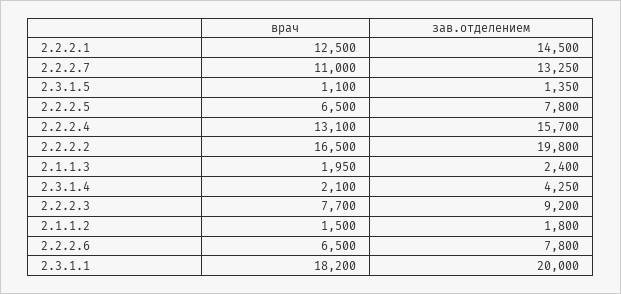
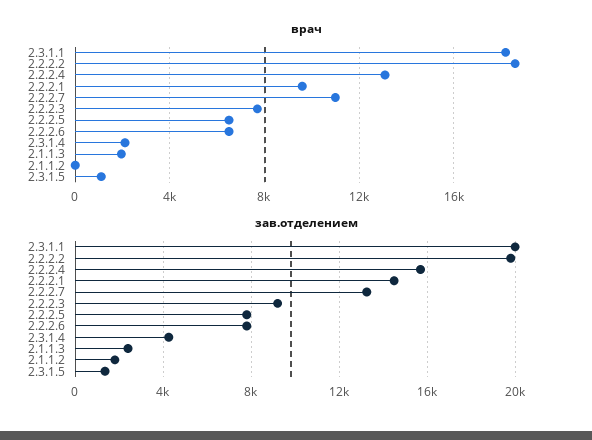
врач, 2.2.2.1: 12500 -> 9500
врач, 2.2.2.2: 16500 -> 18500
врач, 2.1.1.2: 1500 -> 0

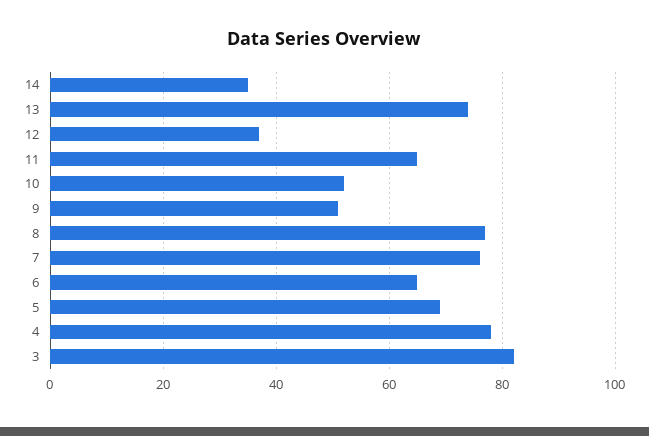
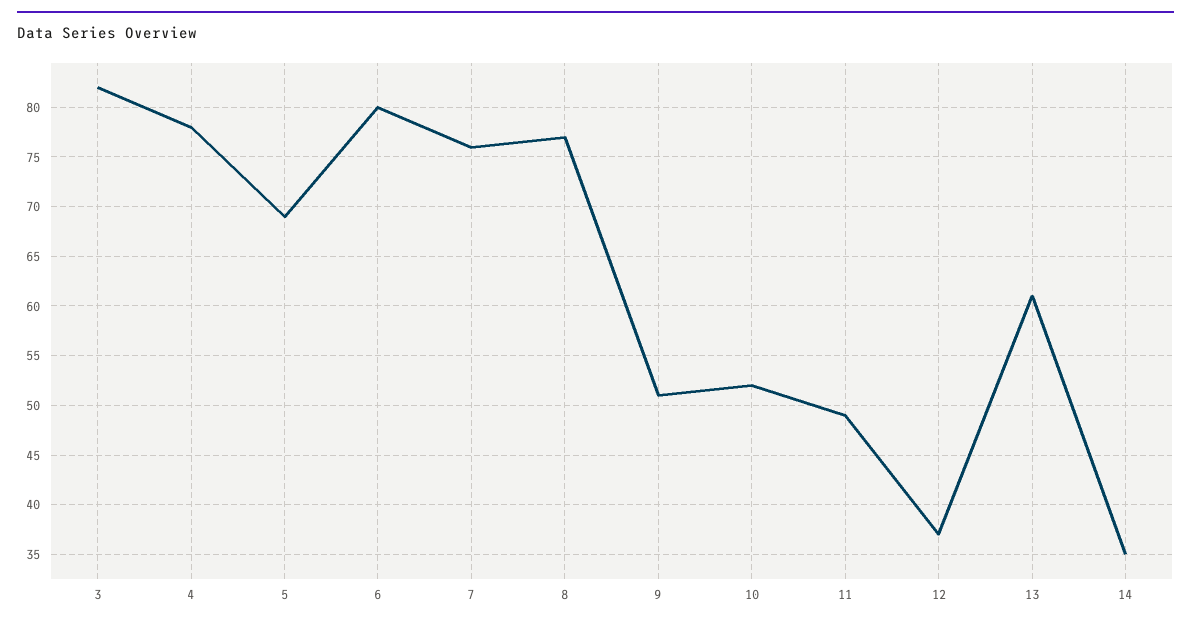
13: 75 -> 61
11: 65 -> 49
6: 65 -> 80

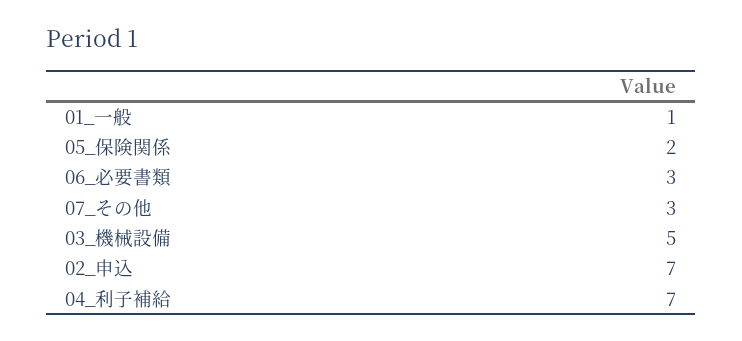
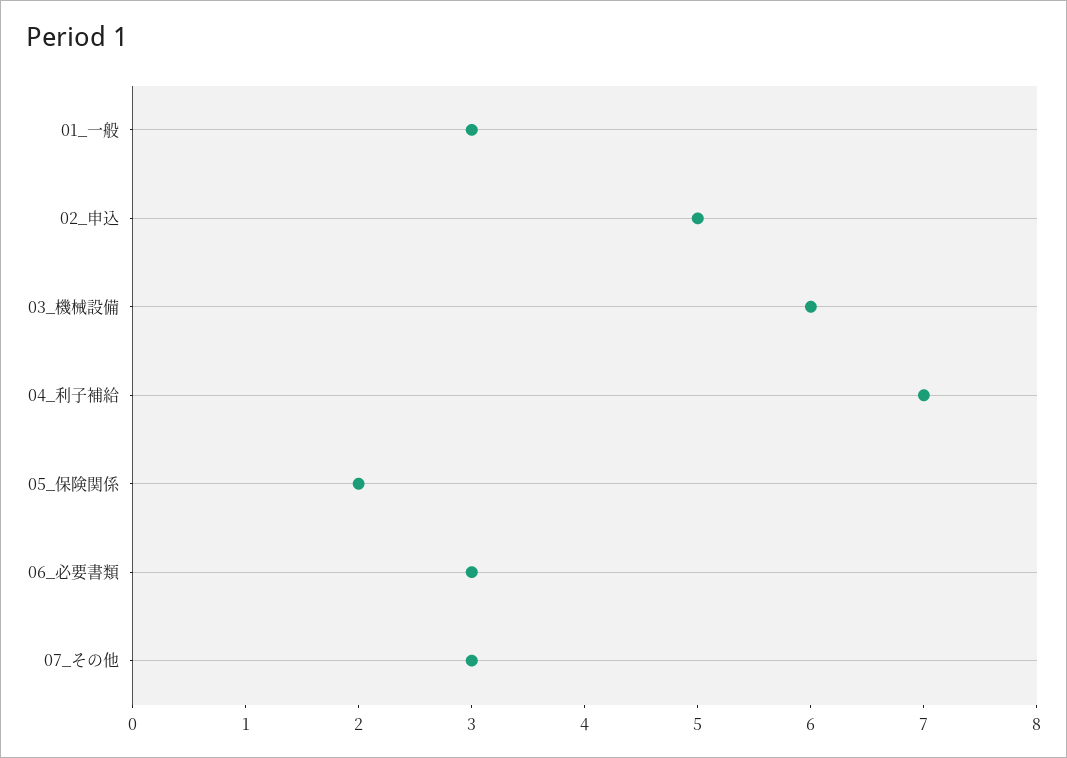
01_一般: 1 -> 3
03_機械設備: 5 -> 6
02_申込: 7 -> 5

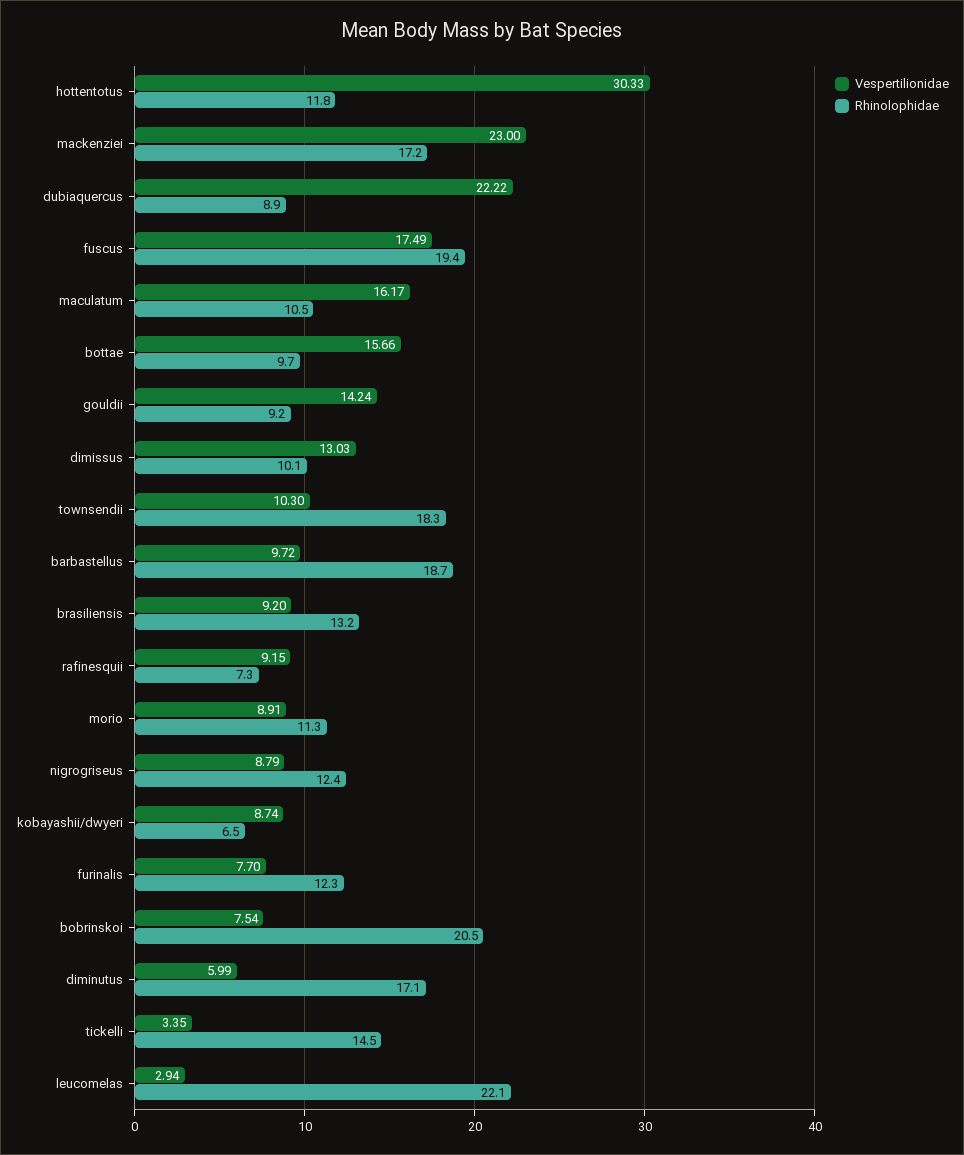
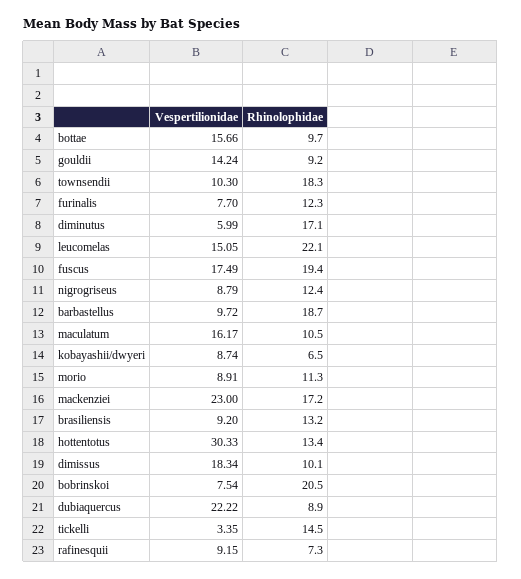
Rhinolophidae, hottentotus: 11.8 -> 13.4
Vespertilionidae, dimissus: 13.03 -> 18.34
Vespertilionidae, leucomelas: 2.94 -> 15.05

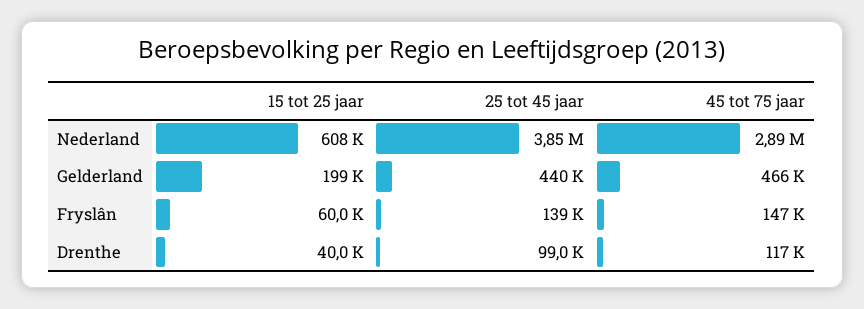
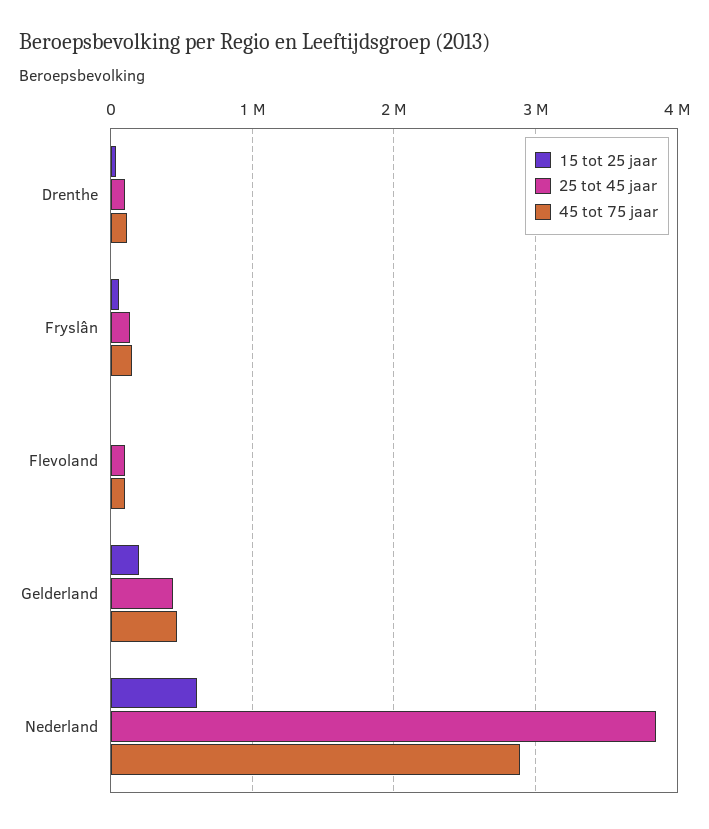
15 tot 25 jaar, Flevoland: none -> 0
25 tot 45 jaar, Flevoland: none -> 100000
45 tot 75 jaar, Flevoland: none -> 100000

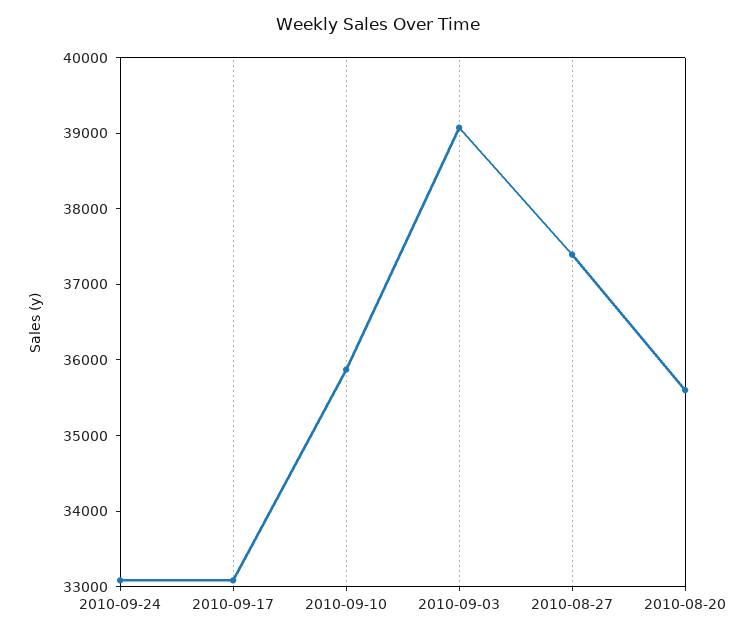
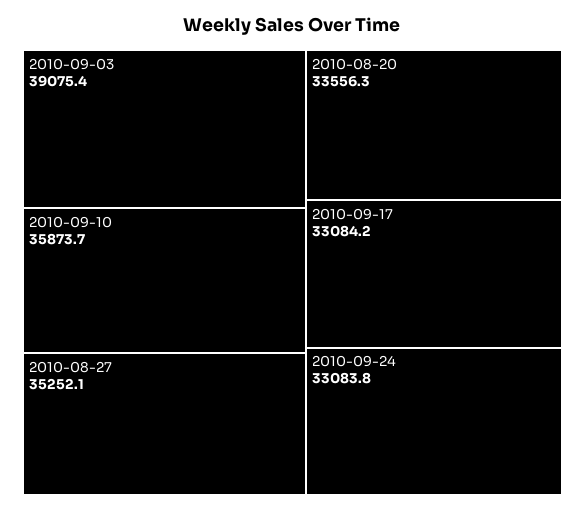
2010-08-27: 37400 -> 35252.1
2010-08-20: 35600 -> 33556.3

Problem requirements
With pictures excluded, the lines running from the one containing "врач, 2.2.2.2: 16500 -> 18500" through the last line of the records above are to be restated exactly and in full.

Response box
врач, 2.2.2.2: 16500 -> 18500
врач, 2.1.1.2: 1500 -> 0

13: 75 -> 61
11: 65 -> 49
6: 65 -> 80

01_一般: 1 -> 3
03_機械設備: 5 -> 6
02_申込: 7 -> 5

Rhinolophidae, hottentotus: 11.8 -> 13.4
Vespertilionidae, dimissus: 13.03 -> 18.34
Vespertilionidae, leucomelas: 2.94 -> 15.05

15 tot 25 jaar, Flevoland: none -> 0
25 tot 45 jaar, Flevoland: none -> 100000
45 tot 75 jaar, Flevoland: none -> 100000

2010-08-27: 37400 -> 35252.1
2010-08-20: 35600 -> 33556.3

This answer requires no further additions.